**Source records**
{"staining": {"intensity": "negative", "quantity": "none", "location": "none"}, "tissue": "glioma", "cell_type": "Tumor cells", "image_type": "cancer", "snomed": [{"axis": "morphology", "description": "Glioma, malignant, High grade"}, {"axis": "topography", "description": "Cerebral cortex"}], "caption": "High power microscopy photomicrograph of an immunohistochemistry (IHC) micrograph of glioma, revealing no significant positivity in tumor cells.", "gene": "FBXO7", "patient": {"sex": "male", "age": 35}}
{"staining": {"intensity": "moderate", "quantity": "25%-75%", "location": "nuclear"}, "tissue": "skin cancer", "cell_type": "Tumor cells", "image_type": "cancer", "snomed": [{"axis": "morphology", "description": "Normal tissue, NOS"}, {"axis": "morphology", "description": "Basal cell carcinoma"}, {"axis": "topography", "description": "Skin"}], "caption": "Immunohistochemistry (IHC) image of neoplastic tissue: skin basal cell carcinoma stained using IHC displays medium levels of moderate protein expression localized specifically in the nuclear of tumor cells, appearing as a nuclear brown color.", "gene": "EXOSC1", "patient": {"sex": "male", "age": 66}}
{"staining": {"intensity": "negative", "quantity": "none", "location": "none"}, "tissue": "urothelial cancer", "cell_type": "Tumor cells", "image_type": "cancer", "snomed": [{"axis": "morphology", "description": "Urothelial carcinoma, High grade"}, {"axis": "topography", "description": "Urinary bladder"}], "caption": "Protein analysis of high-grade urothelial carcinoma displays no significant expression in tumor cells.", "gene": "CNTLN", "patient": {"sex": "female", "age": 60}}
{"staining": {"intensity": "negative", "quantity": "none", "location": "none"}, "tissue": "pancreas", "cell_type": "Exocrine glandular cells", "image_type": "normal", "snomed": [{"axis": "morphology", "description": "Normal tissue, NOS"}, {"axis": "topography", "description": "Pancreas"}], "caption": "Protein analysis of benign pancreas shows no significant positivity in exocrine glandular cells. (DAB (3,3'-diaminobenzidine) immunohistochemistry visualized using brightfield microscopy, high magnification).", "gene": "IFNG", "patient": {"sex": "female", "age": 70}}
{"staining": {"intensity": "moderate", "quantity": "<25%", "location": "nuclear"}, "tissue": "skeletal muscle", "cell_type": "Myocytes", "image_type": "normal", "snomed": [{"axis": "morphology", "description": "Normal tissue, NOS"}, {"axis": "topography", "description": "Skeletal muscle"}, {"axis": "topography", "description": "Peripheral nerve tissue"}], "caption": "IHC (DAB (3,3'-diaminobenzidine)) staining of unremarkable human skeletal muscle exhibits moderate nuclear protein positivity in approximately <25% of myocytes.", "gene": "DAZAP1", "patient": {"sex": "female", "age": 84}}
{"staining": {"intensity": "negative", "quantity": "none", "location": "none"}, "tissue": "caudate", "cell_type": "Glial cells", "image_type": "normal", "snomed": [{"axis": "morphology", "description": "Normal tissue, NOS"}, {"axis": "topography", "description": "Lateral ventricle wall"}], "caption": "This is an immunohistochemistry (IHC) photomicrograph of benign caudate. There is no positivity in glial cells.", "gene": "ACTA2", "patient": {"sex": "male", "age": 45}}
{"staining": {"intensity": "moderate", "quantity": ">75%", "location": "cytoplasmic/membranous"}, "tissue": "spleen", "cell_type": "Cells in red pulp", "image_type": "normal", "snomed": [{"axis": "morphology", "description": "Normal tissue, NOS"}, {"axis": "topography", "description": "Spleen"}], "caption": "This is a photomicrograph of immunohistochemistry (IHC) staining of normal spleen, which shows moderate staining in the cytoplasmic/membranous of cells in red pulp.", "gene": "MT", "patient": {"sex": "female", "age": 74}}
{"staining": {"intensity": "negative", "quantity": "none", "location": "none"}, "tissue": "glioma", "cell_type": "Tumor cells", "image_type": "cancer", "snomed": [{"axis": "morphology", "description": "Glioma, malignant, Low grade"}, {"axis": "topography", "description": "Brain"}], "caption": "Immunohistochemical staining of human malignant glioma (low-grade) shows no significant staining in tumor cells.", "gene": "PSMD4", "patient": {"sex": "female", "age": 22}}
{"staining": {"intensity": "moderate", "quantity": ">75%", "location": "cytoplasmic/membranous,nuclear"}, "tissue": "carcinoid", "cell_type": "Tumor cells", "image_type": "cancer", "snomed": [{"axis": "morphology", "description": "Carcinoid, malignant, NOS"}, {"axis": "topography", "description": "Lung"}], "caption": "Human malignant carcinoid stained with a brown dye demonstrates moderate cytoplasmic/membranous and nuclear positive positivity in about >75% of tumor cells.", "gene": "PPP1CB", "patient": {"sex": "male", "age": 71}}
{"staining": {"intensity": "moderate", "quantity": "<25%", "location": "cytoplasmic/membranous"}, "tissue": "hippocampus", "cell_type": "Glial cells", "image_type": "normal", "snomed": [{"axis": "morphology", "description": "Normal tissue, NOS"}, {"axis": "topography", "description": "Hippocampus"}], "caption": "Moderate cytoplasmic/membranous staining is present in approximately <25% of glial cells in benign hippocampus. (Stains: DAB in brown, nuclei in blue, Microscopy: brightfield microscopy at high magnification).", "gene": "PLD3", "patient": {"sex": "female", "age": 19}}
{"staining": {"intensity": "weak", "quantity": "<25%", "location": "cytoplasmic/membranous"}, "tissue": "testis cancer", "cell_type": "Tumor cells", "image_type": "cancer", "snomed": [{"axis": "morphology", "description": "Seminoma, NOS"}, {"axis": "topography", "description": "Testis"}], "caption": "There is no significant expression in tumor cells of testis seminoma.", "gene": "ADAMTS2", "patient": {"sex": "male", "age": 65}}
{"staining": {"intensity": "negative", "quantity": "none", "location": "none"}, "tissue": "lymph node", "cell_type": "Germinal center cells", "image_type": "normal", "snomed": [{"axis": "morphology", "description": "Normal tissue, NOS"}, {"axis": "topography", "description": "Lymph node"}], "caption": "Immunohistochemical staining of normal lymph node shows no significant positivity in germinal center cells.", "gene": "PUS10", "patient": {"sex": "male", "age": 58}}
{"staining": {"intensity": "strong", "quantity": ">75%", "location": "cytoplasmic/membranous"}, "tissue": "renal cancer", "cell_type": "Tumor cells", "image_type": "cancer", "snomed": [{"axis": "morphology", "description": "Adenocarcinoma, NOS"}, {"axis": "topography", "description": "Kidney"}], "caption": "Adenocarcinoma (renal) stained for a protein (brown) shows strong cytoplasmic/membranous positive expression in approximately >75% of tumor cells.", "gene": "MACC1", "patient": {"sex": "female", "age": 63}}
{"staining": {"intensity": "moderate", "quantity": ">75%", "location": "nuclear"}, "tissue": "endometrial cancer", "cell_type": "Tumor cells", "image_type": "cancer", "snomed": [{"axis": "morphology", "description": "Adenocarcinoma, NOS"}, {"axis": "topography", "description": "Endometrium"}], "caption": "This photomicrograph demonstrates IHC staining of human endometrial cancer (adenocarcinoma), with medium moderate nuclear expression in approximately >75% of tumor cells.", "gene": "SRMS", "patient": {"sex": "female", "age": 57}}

**Work item**
Output the data exactly, in full.

**Response to this exercise**
{"staining": {"intensity": "negative", "quantity": "none", "location": "none"}, "tissue": "glioma", "cell_type": "Tumor cells", "image_type": "cancer", "snomed": [{"axis": "morphology", "description": "Glioma, malignant, High grade"}, {"axis": "topography", "description": "Cerebral cortex"}], "caption": "High power microscopy photomicrograph of an immunohistochemistry (IHC) micrograph of glioma, revealing no significant positivity in tumor cells.", "gene": "FBXO7", "patient": {"sex": "male", "age": 35}}
{"staining": {"intensity": "moderate", "quantity": "25%-75%", "location": "nuclear"}, "tissue": "skin cancer", "cell_type": "Tumor cells", "image_type": "cancer", "snomed": [{"axis": "morphology", "description": "Normal tissue, NOS"}, {"axis": "morphology", "description": "Basal cell carcinoma"}, {"axis": "topography", "description": "Skin"}], "caption": "Immunohistochemistry (IHC) image of neoplastic tissue: skin basal cell carcinoma stained using IHC displays medium levels of moderate protein expression localized specifically in the nuclear of tumor cells, appearing as a nuclear brown color.", "gene": "EXOSC1", "patient": {"sex": "male", "age": 66}}
{"staining": {"intensity": "negative", "quantity": "none", "location": "none"}, "tissue": "urothelial cancer", "cell_type": "Tumor cells", "image_type": "cancer", "snomed": [{"axis": "morphology", "description": "Urothelial carcinoma, High grade"}, {"axis": "topography", "description": "Urinary bladder"}], "caption": "Protein analysis of high-grade urothelial carcinoma displays no significant expression in tumor cells.", "gene": "CNTLN", "patient": {"sex": "female", "age": 60}}
{"staining": {"intensity": "negative", "quantity": "none", "location": "none"}, "tissue": "pancreas", "cell_type": "Exocrine glandular cells", "image_type": "normal", "snomed": [{"axis": "morphology", "description": "Normal tissue, NOS"}, {"axis": "topography", "description": "Pancreas"}], "caption": "Protein analysis of benign pancreas shows no significant positivity in exocrine glandular cells. (DAB (3,3'-diaminobenzidine) immunohistochemistry visualized using brightfield microscopy, high magnification).", "gene": "IFNG", "patient": {"sex": "female", "age": 70}}
{"staining": {"intensity": "moderate", "quantity": "<25%", "location": "nuclear"}, "tissue": "skeletal muscle", "cell_type": "Myocytes", "image_type": "normal", "snomed": [{"axis": "morphology", "description": "Normal tissue, NOS"}, {"axis": "topography", "description": "Skeletal muscle"}, {"axis": "topography", "description": "Peripheral nerve tissue"}], "caption": "IHC (DAB (3,3'-diaminobenzidine)) staining of unremarkable human skeletal muscle exhibits moderate nuclear protein positivity in approximately <25% of myocytes.", "gene": "DAZAP1", "patient": {"sex": "female", "age": 84}}
{"staining": {"intensity": "negative", "quantity": "none", "location": "none"}, "tissue": "caudate", "cell_type": "Glial cells", "image_type": "normal", "snomed": [{"axis": "morphology", "description": "Normal tissue, NOS"}, {"axis": "topography", "description": "Lateral ventricle wall"}], "caption": "This is an immunohistochemistry (IHC) photomicrograph of benign caudate. There is no positivity in glial cells.", "gene": "ACTA2", "patient": {"sex": "male", "age": 45}}
{"staining": {"intensity": "moderate", "quantity": ">75%", "location": "cytoplasmic/membranous"}, "tissue": "spleen", "cell_type": "Cells in red pulp", "image_type": "normal", "snomed": [{"axis": "morphology", "description": "Normal tissue, NOS"}, {"axis": "topography", "description": "Spleen"}], "caption": "This is a photomicrograph of immunohistochemistry (IHC) staining of normal spleen, which shows moderate staining in the cytoplasmic/membranous of cells in red pulp.", "gene": "MT", "patient": {"sex": "female", "age": 74}}
{"staining": {"intensity": "negative", "quantity": "none", "location": "none"}, "tissue": "glioma", "cell_type": "Tumor cells", "image_type": "cancer", "snomed": [{"axis": "morphology", "description": "Glioma, malignant, Low grade"}, {"axis": "topography", "description": "Brain"}], "caption": "Immunohistochemical staining of human malignant glioma (low-grade) shows no significant staining in tumor cells.", "gene": "PSMD4", "patient": {"sex": "female", "age": 22}}
{"staining": {"intensity": "moderate", "quantity": ">75%", "location": "cytoplasmic/membranous,nuclear"}, "tissue": "carcinoid", "cell_type": "Tumor cells", "image_type": "cancer", "snomed": [{"axis": "morphology", "description": "Carcinoid, malignant, NOS"}, {"axis": "topography", "description": "Lung"}], "caption": "Human malignant carcinoid stained with a brown dye demonstrates moderate cytoplasmic/membranous and nuclear positive positivity in about >75% of tumor cells.", "gene": "PPP1CB", "patient": {"sex": "male", "age": 71}}
{"staining": {"intensity": "moderate", "quantity": "<25%", "location": "cytoplasmic/membranous"}, "tissue": "hippocampus", "cell_type": "Glial cells", "image_type": "normal", "snomed": [{"axis": "morphology", "description": "Normal tissue, NOS"}, {"axis": "topography", "description": "Hippocampus"}], "caption": "Moderate cytoplasmic/membranous staining is present in approximately <25% of glial cells in benign hippocampus. (Stains: DAB in brown, nuclei in blue, Microscopy: brightfield microscopy at high magnification).", "gene": "PLD3", "patient": {"sex": "female", "age": 19}}
{"staining": {"intensity": "weak", "quantity": "<25%", "location": "cytoplasmic/membranous"}, "tissue": "testis cancer", "cell_type": "Tumor cells", "image_type": "cancer", "snomed": [{"axis": "morphology", "description": "Seminoma, NOS"}, {"axis": "topography", "description": "Testis"}], "caption": "There is no significant expression in tumor cells of testis seminoma.", "gene": "ADAMTS2", "patient": {"sex": "male", "age": 65}}
{"staining": {"intensity": "negative", "quantity": "none", "location": "none"}, "tissue": "lymph node", "cell_type": "Germinal center cells", "image_type": "normal", "snomed": [{"axis": "morphology", "description": "Normal tissue, NOS"}, {"axis": "topography", "description": "Lymph node"}], "caption": "Immunohistochemical staining of normal lymph node shows no significant positivity in germinal center cells.", "gene": "PUS10", "patient": {"sex": "male", "age": 58}}
{"staining": {"intensity": "strong", "quantity": ">75%", "location": "cytoplasmic/membranous"}, "tissue": "renal cancer", "cell_type": "Tumor cells", "image_type": "cancer", "snomed": [{"axis": "morphology", "description": "Adenocarcinoma, NOS"}, {"axis": "topography", "description": "Kidney"}], "caption": "Adenocarcinoma (renal) stained for a protein (brown) shows strong cytoplasmic/membranous positive expression in approximately >75% of tumor cells.", "gene": "MACC1", "patient": {"sex": "female", "age": 63}}
{"staining": {"intensity": "moderate", "quantity": ">75%", "location": "nuclear"}, "tissue": "endometrial cancer", "cell_type": "Tumor cells", "image_type": "cancer", "snomed": [{"axis": "morphology", "description": "Adenocarcinoma, NOS"}, {"axis": "topography", "description": "Endometrium"}], "caption": "This photomicrograph demonstrates IHC staining of human endometrial cancer (adenocarcinoma), with medium moderate nuclear expression in approximately >75% of tumor cells.", "gene": "SRMS", "patient": {"sex": "female", "age": 57}}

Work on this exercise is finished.